#### GIVEN PASSAGE:

^^^^^^^^

Abdominal ultrasounds for women seeking abortions in the Commonwealth will become mandatory after July 1, 2012. The measure was recently signed into law by Virginia’s Republican governor Bob McDonnell.

The bill was signed amid scenes of protest in Richmond, but earlier versions of the bill proved even more contentious because it proposed an invasive form of ultrasound.

The new law “requires all Virginia abortion providers to comply starting July 1 or pay a $2,500 fine for each violation,” CBS news reported.

Patients who live within a distance of 100 miles of the clinic performing the abortion must wait 24 hours after the ultrasound before having an abortion, under the new law. Victims of rape or incest who notified the police of their attacks are exempt. While woman have to be offered a chance to see the images under the new law they can’t be forced to do so.

The original measure attracted widespread criticism because it required women to undergo a transvaginal sonogram, a procedure in which a wand is inserted in the vagina to produce an image.

Critics said the measure deliberately sought to require an invasive procedure to dissuade women from having abortions when a less invasive method was available. McDonnell amended the bill to allow the use of an abdominal sonogram, in which the wand is instead rubbed over a woman’s belly. The initial bill also applied to all abortions including incest and rapes.

“As difficult as an abortion decision is, the information provided by ultrasounds, along with other information given by the doctor pursuant to current law and prevailing medical practice, can help the mother make a fully informed decision,” McDonnell said in a statement.

Virginia is not alone in requiring pre-abortion ultrasound screening. Seven other states have the measure.

The legislation closely resembles similar bills making their way through legislatures in 12 other states, according to an analysis by the Sunlight Foundation.

Abortion law has been one of the most controversial areas of family law in the United States for more than a century, pitting arguments of a woman’s freedom of choice against those of the rights of the unborn child.

Laws banning abortion first appeared in America in the 1820s, originally forbidding abortion after the fourth month of pregnancy.

The U.S. Supreme Court’s 1973 decision in Roe v. Wade, remains the most important judicial decision in this volatile area.

Jane Roe was a pseudonym for Norma McCorvey, woman from Texas who was pregnant but unmarried.  She wanted an abortion, but was denied under Texas law. A federal lawsuit was filed seeking to have the Texas law overturned as unconstitutional.

The US Supreme Court on a 7-2 vote agreed with Roe that the law criminalizing abortion violated her right to privacy. The case decided a state cannot regulate abortion in the first trimester beyond making sure the procedure is carried out by a licensed doctor in medically safe conditions. The court also ruled that a fetus is not a person protected by the constitution.

Before Roe v. Wade all states had laws on their books criminalizing abortions dating back to the 19th century. These laws stayed on the books until the 1960s and 1970s in many cases.

The landmark case failed to take the sting out of the abortion debate. If anything, it became more intense.

Opponents led by the Catholic Church, became more organized. In the 1980s, the Republican President Ronald Reagan, an outspoken opponent of abortion, argued for the reversal of Roe v. Wade.

The President appointed C. Everett Koop, an abortion opponent, to the position of surgeon general. But Roe v. Wade remained in place.

By the 1980s the abortion issue was spilling over into violence in the organized blocking of access to clinics which provided abortion services, organized primarily by a new group called Operation Rescue.

^^^^^^^^

Stored items:
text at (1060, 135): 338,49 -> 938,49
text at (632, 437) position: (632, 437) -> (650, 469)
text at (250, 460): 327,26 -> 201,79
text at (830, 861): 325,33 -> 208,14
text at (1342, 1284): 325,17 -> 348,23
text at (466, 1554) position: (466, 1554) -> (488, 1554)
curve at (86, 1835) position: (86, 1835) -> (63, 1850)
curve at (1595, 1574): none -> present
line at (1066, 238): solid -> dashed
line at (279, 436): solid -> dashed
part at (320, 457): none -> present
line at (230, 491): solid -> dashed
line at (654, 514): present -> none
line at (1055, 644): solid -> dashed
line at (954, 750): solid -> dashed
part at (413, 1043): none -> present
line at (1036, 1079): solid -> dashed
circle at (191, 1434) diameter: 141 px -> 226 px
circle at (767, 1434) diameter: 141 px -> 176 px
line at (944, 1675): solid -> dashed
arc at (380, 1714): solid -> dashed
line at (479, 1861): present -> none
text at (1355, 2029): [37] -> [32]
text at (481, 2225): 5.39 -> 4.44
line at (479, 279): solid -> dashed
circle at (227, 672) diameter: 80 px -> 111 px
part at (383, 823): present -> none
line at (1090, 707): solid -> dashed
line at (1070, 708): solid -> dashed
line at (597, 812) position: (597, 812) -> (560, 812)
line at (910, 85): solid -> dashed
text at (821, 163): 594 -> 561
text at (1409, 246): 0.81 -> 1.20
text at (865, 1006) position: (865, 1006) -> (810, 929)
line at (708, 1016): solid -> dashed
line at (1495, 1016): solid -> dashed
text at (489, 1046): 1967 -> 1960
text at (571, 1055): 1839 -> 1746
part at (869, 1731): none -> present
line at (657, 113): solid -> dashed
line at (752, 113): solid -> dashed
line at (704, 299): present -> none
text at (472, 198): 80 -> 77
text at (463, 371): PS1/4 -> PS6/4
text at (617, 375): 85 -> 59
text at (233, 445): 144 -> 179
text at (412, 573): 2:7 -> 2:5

^^^^^^^^

#### EXERCISE SET:
1: What fine does the Virginia ultrasound article say providers face for each violation?
2: Please extract everything in the Virginia ultrasound article from "The landmark case" down to "called Operation Rescue.".
The records are separate from the Virginia ultrasound article and unrelated to it.

#### EXERCISE RESULTS:
1: $2,500

2:
The landmark case failed to take the sting out of the abortion debate. If anything, it became more intense.

Opponents led by the Catholic Church, became more organized. In the 1980s, the Republican President Ronald Reagan, an outspoken opponent of abortion, argued for the reversal of Roe v. Wade.

The President appointed C. Everett Koop, an abortion opponent, to the position of surgeon general. But Roe v. Wade remained in place.

By the 1980s the abortion issue was spilling over into violence in the organized blocking of access to clinics which provided abortion services, organized primarily by a new group called Operation Rescue.